Problem to solve:
In the article on the World Cup squads, substitute "tournament" for "World Cup" in the stretch from "France's approach to" through "way to Clairefontaine.", then write out that stretch.

Excerpted text:

Mbappé, Modrić, and the weight of a final list: How three nations readied themselves for the 2026 World Cup
Three nations named their final World Cup rosters within 30 hours of each other this week. The choices they made — and the names they left out — reveal something deeper than squad depth: they expose the different pressures acting on footballing nations as the tournament approaches.
France named the 26 players who will carry the Tricolore to the 2026 World Cup on 2 June. Ghana followed 30 hours earlier, on 1 June, finalising a squad assembled around a new generation of European-based players. Croatia, that same day, confirmed a roster balancing continuity with the infrastructure of a nation that has punched above its demographic weight for two decades.
The announcements arrived in quick succession, each one carrying the accumulated pressure of selection — the injuries that closed doors, the club seasons that made cases and unmade them, the internal debates that never reach public view. What emerged from all three final lists is a study in contrast: three footballing cultures, three sets of obligations, three distinct readings of what it takes to compete at the highest level.
The French calculus: Mbappé and the burden of a generation
France arrives at this World Cup in a familiar position — among the favourites. The squad named on 2 June reflects that status: a roster deep enough to absorb the loss of players who would start for most other nations in the tournament. The French Football Federation's selection committee faced relatively few genuine dilemmas. The more interesting question is one of balance — how Didier Deschamps has assembled a squad that maintains the attacking dynamism anchored by Kylian Mbappé while preserving the structural solidity that won the 2018 edition and reached the final in 2022.
France's approach to this World Cup is built on continuity with controlled evolution. Several players in their mid-twenties now enter what should be their prime cycle — a window the federation has been deliberately cultivating since the under-21 development pathway was restructured in the early 2020s. That investment is beginning to show in the depth available to the senior manager. The final list reflects that depth without sacrificing the experienced spine that has defined France's recent tournament runs.
What the French selection does not do is signal experimentation. This is a squad assembled to win now, with the understanding that the margin for error at a World Cup is razor-thin and that the pressure on the front office to deliver results extends all the way to Clairefontaine.
Croatia: the same names, the same question
Croatia's final squad, confirmed on 1 June, centres on a core that has been the defining feature of the nation's football since the 2018 run to the World Cup final. Luka Modrić, now in his forties, appears in the list alongside other players whose international careers stretch back to that campaign. The selection raises a question Croatia's football establishment has been navigating for several years: how long can the same spine carry the weight of competitive expectation?

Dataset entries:
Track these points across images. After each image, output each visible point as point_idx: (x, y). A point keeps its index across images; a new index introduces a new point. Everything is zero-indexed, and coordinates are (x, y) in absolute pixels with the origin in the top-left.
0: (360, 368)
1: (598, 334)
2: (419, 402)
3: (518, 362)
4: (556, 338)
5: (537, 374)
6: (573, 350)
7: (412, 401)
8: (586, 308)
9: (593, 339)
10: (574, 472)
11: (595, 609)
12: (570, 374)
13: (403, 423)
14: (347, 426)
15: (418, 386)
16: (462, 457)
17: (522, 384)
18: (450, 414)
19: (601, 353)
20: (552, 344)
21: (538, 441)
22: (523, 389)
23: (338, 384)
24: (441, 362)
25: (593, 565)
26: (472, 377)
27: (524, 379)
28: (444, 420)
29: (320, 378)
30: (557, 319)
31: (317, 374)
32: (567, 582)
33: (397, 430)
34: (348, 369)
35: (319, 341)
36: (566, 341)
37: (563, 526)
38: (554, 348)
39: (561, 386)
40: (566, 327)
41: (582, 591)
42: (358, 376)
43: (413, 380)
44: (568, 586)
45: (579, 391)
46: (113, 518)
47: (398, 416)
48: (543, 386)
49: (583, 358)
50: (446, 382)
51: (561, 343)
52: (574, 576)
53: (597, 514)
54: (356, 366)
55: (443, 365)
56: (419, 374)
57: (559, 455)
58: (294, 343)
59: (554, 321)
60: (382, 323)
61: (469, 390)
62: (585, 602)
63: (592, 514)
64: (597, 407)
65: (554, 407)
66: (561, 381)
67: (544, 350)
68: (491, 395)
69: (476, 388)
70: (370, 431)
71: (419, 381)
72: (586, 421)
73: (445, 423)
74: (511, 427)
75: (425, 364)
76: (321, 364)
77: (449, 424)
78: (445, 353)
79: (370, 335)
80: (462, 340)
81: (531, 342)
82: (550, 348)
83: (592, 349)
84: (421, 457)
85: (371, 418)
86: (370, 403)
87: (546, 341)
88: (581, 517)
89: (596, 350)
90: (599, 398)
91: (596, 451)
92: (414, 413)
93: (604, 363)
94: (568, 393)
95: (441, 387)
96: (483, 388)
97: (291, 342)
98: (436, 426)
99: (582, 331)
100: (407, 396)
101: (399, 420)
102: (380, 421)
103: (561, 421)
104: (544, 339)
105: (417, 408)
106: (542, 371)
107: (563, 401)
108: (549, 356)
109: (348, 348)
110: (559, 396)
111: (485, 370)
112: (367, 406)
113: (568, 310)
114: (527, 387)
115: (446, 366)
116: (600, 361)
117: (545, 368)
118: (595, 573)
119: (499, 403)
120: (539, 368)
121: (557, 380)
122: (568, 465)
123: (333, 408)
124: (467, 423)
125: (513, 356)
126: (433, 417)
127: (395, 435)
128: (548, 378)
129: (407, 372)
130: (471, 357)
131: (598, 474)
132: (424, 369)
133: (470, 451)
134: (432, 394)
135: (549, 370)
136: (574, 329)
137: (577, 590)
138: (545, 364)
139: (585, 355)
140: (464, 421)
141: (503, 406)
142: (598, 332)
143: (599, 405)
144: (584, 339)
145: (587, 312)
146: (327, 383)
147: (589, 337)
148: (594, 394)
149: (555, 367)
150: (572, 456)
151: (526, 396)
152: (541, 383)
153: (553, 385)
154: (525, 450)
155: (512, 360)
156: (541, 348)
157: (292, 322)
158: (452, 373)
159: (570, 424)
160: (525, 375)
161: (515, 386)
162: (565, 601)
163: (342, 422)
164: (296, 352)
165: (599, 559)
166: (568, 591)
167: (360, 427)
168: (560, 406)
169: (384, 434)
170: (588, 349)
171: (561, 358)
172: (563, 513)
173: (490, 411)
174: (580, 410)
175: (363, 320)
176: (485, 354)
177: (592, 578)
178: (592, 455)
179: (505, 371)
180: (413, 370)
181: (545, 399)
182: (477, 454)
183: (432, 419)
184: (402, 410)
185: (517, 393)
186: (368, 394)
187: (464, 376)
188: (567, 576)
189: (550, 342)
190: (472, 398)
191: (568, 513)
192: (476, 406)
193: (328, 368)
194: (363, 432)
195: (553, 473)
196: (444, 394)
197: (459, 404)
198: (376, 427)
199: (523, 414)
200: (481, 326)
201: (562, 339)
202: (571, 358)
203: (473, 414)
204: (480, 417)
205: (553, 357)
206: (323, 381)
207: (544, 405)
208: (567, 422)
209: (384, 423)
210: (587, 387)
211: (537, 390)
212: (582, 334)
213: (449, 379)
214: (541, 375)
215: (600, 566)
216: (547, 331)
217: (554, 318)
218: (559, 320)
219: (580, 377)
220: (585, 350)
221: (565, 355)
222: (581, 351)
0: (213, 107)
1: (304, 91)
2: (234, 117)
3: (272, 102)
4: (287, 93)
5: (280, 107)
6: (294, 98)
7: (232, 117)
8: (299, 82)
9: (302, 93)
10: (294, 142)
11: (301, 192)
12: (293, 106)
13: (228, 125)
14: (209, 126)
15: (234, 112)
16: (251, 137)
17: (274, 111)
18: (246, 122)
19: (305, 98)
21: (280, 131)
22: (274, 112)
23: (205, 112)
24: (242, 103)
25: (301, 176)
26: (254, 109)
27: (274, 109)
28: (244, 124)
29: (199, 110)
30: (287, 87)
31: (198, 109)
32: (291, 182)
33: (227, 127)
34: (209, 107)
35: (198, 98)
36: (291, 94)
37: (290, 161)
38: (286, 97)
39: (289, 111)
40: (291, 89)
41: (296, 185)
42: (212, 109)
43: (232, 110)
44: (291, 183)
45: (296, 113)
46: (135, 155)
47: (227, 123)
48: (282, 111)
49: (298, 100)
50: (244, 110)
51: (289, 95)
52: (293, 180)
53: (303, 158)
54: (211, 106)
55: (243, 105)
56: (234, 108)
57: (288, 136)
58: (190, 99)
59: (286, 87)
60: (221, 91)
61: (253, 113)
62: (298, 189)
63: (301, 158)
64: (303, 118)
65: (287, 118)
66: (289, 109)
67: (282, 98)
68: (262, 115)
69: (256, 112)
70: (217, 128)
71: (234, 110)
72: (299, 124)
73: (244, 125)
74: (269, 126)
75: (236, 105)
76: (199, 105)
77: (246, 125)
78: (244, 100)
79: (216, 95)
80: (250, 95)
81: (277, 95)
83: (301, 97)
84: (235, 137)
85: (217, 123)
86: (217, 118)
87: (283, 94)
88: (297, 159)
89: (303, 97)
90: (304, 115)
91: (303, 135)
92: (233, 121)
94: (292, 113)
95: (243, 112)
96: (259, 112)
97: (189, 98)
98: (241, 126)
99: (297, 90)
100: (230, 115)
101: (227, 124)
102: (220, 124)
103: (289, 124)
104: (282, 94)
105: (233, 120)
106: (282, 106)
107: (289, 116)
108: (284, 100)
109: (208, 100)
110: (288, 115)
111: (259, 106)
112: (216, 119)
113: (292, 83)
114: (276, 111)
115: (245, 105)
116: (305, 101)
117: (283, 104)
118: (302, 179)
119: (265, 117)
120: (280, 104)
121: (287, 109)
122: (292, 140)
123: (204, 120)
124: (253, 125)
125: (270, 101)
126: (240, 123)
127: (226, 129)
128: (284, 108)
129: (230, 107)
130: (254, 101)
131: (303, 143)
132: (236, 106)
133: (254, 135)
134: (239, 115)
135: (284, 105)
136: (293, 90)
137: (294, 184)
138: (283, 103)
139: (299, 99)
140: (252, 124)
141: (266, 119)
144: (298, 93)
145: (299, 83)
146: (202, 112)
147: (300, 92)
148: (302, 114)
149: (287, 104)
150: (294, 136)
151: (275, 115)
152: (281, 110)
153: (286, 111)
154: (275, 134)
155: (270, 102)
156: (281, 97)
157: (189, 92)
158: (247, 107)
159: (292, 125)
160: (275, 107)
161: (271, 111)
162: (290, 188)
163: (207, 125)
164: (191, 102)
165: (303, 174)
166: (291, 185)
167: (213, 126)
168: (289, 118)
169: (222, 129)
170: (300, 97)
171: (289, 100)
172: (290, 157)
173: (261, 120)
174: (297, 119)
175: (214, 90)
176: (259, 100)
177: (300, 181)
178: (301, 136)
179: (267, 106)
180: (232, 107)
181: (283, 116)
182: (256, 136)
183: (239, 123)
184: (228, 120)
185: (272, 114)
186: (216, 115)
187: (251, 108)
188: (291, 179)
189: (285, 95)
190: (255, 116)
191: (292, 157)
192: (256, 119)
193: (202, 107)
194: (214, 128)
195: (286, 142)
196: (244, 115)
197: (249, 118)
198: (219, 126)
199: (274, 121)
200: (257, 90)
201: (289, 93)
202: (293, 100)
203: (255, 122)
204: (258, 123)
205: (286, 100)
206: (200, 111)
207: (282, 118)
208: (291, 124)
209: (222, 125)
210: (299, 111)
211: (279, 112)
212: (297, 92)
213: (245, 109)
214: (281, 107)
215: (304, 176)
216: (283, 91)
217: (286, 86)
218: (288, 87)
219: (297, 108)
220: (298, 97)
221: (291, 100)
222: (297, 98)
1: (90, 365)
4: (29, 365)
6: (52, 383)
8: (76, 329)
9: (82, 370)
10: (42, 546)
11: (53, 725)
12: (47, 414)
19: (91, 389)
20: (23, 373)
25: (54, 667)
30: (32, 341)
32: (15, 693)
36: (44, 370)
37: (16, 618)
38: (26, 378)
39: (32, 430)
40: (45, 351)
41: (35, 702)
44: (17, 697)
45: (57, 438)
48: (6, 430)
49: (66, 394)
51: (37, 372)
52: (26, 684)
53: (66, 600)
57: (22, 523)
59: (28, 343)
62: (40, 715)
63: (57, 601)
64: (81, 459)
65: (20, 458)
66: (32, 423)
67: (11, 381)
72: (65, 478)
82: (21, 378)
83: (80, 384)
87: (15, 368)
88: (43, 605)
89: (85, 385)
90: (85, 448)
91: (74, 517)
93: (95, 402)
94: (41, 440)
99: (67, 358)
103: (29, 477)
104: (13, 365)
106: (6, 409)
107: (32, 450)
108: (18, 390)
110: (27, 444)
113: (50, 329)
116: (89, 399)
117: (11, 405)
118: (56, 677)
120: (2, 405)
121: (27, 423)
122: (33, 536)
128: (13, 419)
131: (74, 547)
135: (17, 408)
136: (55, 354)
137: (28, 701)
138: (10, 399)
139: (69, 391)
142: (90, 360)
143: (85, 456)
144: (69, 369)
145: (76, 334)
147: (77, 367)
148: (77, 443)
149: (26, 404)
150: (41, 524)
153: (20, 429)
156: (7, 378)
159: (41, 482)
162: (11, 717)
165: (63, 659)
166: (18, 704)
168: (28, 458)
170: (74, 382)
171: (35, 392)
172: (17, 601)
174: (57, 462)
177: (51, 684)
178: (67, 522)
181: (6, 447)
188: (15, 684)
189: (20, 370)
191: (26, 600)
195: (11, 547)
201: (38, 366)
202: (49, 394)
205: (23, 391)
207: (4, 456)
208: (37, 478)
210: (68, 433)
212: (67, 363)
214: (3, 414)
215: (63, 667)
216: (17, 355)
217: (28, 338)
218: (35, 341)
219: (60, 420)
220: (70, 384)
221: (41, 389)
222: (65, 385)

Exercise answer:
France's approach to this tournament is built on continuity with controlled evolution. Several players in their mid-twenties now enter what should be their prime cycle — a window the federation has been deliberately cultivating since the under-21 development pathway was restructured in the early 2020s. That investment is beginning to show in the depth available to the senior manager. The final list reflects that depth without sacrificing the experienced spine that has defined France's recent tournament runs.
What the French selection does not do is signal experimentation. This is a squad assembled to win now, with the understanding that the margin for error at a tournament is razor-thin and that the pressure on the front office to deliver results extends all the way to Clairefontaine.